(Prompt) From the data below, return each line in which the string "lines" is found.

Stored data
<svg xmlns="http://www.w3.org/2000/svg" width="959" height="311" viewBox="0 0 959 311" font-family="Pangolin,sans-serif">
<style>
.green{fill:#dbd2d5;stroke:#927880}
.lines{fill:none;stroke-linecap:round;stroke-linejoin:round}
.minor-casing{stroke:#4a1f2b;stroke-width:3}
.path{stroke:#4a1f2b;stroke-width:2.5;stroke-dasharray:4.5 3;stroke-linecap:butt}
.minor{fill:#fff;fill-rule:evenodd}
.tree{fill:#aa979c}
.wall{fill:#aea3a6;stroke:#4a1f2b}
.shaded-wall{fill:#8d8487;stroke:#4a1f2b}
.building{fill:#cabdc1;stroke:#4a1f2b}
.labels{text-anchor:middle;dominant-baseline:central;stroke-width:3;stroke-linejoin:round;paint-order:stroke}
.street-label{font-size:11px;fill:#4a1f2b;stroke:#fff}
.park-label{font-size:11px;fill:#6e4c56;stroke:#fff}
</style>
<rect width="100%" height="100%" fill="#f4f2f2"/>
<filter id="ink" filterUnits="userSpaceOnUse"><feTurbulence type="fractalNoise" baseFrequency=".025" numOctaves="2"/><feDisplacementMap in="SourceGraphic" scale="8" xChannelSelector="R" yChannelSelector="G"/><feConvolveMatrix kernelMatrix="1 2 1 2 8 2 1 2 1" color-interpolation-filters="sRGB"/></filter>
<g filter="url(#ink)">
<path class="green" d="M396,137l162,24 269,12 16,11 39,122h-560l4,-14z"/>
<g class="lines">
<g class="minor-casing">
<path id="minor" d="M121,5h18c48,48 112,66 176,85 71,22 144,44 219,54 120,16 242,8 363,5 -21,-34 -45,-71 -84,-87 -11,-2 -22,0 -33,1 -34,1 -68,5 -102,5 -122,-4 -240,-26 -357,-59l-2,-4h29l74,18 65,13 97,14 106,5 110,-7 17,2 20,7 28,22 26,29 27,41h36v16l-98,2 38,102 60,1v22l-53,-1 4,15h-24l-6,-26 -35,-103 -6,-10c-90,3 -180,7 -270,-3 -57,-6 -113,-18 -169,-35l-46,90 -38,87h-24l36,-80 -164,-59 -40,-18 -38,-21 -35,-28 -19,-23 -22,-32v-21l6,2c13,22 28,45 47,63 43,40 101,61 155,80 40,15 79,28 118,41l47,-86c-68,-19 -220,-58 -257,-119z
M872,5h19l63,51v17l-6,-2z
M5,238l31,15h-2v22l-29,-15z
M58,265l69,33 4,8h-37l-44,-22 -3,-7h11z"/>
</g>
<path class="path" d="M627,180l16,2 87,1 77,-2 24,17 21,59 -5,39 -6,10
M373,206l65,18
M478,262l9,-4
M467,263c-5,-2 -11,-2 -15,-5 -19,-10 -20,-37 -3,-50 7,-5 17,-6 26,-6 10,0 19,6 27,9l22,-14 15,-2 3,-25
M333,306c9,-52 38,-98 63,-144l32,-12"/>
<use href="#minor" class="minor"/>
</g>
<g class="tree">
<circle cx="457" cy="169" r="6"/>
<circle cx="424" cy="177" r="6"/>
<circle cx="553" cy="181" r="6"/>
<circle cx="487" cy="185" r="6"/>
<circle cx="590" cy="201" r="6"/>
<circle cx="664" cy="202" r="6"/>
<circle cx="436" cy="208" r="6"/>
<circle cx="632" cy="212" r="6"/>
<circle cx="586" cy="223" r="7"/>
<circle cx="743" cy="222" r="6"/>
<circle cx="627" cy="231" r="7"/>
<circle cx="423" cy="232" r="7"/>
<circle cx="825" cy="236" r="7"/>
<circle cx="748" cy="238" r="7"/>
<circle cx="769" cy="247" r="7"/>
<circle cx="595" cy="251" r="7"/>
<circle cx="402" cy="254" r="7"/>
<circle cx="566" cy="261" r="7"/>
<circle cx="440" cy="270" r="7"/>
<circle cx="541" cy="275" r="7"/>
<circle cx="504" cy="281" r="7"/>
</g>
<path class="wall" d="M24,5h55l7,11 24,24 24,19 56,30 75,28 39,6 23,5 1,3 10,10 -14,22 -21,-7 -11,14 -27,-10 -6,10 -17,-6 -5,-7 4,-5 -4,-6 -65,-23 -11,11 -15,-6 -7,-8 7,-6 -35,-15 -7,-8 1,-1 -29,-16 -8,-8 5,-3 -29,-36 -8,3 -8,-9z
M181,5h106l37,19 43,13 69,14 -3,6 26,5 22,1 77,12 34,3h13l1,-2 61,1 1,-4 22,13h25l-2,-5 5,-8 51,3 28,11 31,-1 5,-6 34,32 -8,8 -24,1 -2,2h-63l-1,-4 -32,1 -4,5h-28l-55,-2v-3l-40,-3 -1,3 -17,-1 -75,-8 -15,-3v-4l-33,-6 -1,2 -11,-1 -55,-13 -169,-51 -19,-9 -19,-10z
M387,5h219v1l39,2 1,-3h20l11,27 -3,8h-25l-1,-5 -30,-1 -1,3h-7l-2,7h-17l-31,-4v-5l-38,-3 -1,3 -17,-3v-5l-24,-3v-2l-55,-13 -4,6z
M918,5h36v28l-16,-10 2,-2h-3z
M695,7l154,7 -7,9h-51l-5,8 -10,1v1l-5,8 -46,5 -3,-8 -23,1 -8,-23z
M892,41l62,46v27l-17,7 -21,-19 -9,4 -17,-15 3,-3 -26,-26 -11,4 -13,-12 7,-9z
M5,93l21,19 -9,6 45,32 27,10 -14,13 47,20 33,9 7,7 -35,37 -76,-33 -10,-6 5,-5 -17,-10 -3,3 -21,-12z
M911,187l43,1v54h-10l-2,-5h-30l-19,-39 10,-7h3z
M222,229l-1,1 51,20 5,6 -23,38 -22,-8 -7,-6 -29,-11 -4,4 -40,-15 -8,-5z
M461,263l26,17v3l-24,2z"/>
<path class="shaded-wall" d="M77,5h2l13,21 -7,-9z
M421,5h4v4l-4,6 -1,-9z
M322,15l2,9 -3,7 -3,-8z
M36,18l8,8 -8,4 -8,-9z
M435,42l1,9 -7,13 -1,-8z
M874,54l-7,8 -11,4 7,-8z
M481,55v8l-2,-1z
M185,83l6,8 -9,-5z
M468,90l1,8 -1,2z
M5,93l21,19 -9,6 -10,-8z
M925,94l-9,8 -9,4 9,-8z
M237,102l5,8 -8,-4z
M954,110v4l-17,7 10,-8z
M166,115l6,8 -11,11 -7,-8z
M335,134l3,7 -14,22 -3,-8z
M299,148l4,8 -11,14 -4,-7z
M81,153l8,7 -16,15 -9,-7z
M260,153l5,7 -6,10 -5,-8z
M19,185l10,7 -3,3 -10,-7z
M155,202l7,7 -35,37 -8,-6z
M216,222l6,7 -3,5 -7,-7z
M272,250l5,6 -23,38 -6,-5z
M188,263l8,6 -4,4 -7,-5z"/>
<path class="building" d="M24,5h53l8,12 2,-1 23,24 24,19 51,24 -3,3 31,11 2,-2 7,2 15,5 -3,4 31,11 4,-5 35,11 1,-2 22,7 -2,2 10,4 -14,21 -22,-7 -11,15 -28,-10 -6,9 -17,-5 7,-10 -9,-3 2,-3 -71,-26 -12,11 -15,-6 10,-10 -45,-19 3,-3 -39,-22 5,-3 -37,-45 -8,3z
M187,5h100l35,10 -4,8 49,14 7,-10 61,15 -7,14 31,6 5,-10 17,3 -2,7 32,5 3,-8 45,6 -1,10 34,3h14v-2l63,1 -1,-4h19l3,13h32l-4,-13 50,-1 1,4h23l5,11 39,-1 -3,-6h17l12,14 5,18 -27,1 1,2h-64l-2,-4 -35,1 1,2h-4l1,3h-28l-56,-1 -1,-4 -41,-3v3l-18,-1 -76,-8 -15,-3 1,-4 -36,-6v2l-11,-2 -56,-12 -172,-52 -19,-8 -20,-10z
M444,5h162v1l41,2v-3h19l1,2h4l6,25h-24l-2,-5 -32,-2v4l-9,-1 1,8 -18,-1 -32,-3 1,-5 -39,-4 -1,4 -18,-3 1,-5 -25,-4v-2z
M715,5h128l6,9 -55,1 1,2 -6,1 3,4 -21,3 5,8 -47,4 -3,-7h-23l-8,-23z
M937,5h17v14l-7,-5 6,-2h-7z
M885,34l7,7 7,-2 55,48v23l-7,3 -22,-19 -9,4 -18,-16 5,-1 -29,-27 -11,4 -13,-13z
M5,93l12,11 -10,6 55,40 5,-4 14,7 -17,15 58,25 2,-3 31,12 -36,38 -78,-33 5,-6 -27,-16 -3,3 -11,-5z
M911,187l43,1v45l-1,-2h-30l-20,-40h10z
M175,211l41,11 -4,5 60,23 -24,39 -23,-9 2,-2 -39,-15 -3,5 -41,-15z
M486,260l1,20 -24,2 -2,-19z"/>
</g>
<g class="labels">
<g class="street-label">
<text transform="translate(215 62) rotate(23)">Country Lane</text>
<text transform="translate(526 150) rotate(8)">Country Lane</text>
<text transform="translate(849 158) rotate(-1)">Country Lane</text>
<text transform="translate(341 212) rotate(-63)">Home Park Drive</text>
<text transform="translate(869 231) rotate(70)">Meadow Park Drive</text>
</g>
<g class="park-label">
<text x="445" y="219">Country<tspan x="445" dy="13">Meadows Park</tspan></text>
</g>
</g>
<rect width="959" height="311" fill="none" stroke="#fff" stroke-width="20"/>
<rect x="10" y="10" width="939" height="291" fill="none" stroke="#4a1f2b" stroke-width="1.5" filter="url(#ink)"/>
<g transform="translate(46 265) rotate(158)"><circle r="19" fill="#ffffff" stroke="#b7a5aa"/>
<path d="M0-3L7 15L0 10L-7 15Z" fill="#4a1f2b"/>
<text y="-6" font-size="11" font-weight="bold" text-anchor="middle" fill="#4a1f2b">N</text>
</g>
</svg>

(Result for this task)
.lines{fill:none;stroke-linecap:round;stroke-linejoin:round}
<g class="lines">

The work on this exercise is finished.